> Stored data entries:
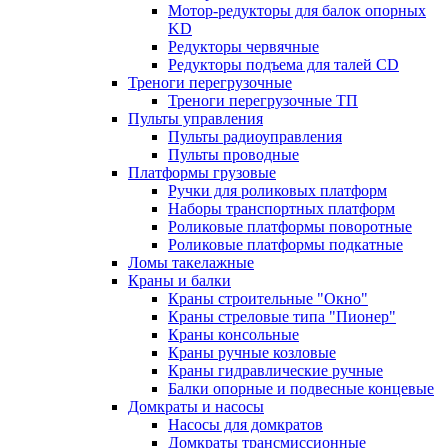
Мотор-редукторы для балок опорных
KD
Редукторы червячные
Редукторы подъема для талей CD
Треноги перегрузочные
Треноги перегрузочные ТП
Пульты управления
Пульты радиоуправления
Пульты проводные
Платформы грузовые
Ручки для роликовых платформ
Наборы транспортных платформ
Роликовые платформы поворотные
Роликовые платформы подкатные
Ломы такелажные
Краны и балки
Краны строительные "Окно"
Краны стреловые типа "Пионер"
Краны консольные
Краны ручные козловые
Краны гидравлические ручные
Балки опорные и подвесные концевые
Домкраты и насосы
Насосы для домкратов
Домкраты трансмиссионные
---
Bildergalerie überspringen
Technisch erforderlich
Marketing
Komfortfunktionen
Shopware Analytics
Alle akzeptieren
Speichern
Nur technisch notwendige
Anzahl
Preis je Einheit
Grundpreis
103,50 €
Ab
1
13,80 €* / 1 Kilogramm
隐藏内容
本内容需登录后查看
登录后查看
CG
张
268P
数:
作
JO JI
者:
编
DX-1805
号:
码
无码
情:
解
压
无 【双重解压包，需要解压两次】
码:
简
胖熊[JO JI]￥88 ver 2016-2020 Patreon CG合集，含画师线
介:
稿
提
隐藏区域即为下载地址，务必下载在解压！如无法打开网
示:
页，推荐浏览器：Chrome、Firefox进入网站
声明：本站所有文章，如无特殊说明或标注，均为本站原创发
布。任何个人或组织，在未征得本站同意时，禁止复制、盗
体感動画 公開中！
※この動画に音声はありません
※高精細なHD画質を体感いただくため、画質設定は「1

> Request: In the entries above, find the line holding "Краны консольные" and the line holding "Домкраты трансмиссионные", then retype exactly those two lines and every line between them, and nothing else.

> Solution to the exercise:
Краны консольные
Краны ручные козловые
Краны гидравлические ручные
Балки опорные и подвесные концевые
Домкраты и насосы
Насосы для домкратов
Домкраты трансмиссионные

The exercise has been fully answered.